Available data below:

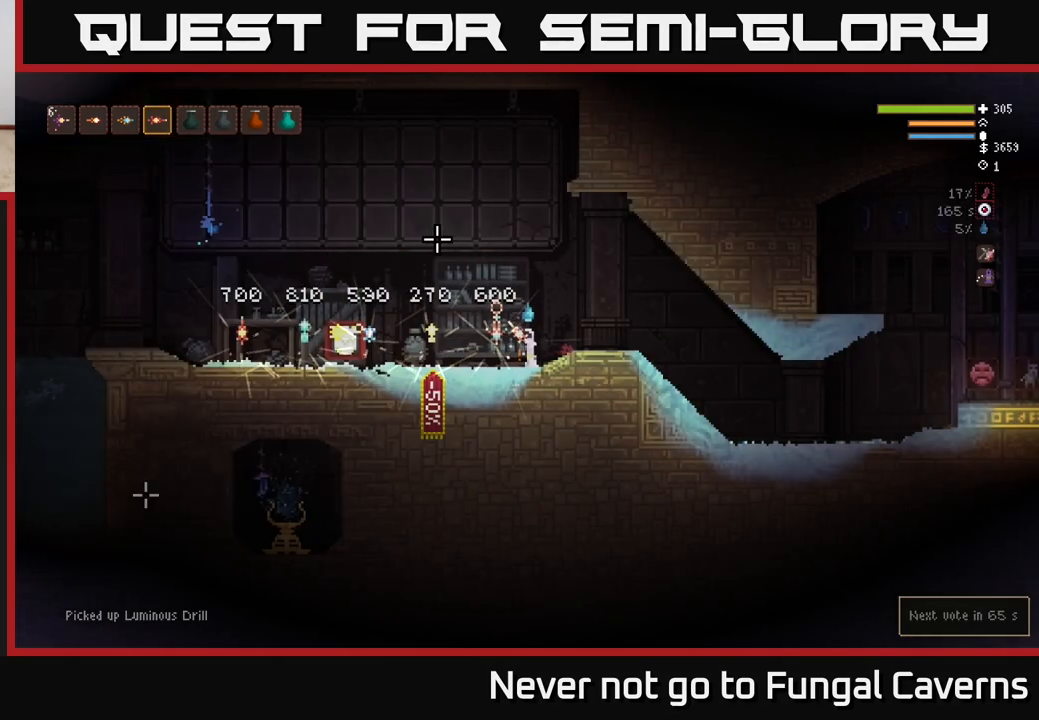
{"buttons": [], "left_stick": "left", "right_stick": "center", "events": [[500, "left_stick", "left"]]}
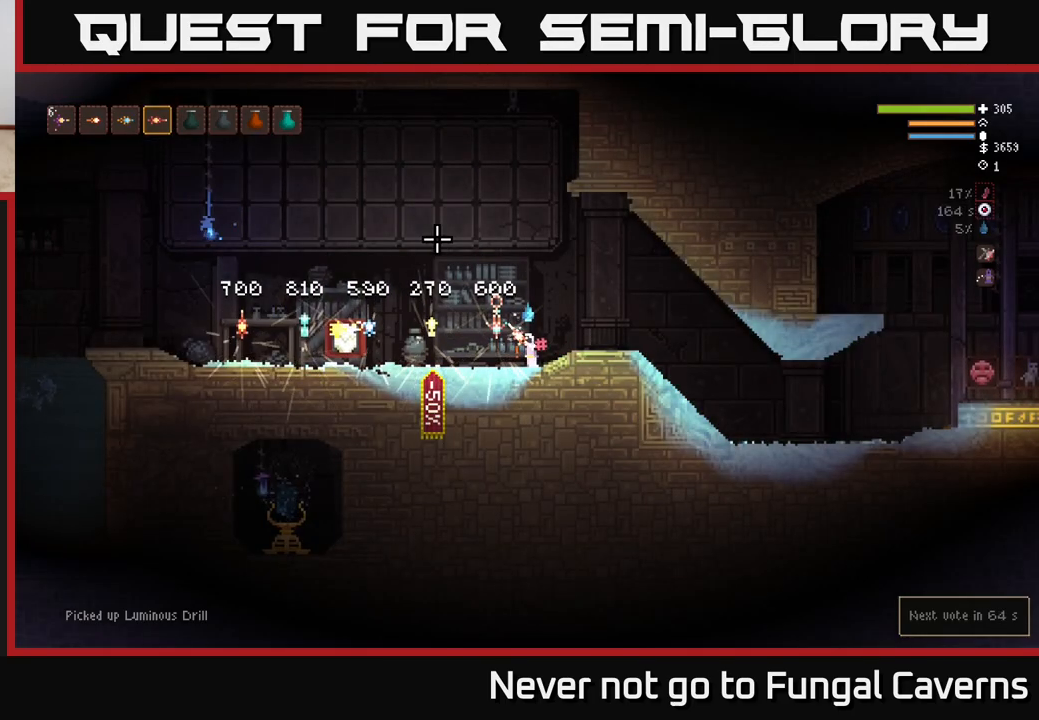
{"buttons": [], "left_stick": "center", "right_stick": "up-left", "events": [[283, "left_stick", "center"], [283, "right_stick", "up-left"]]}
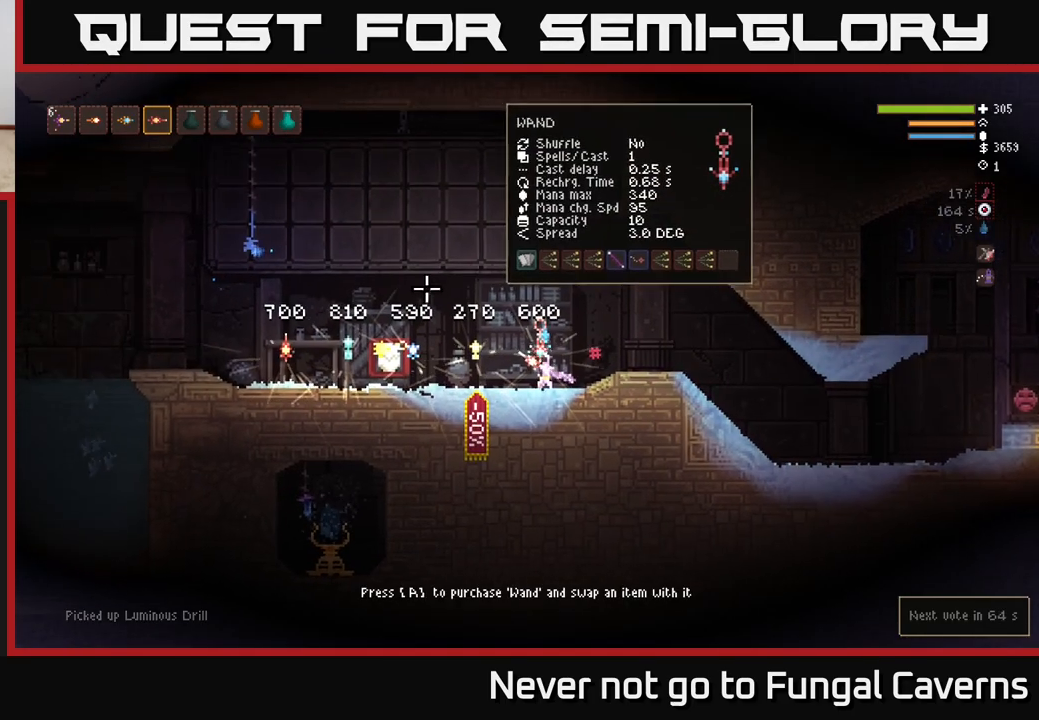
{"buttons": ["R2"], "left_stick": "center", "right_stick": "up-left", "events": [[217, "R2", "down"]]}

End of Available data.

## Action item
Give back the full data exactly as it reads, but drop the pictures.

## Solution to this problem
{"buttons": [], "left_stick": "left", "right_stick": "center", "events": [[500, "left_stick", "left"]]}
{"buttons": [], "left_stick": "center", "right_stick": "up-left", "events": [[283, "left_stick", "center"], [283, "right_stick", "up-left"]]}
{"buttons": ["R2"], "left_stick": "center", "right_stick": "up-left", "events": [[217, "R2", "down"]]}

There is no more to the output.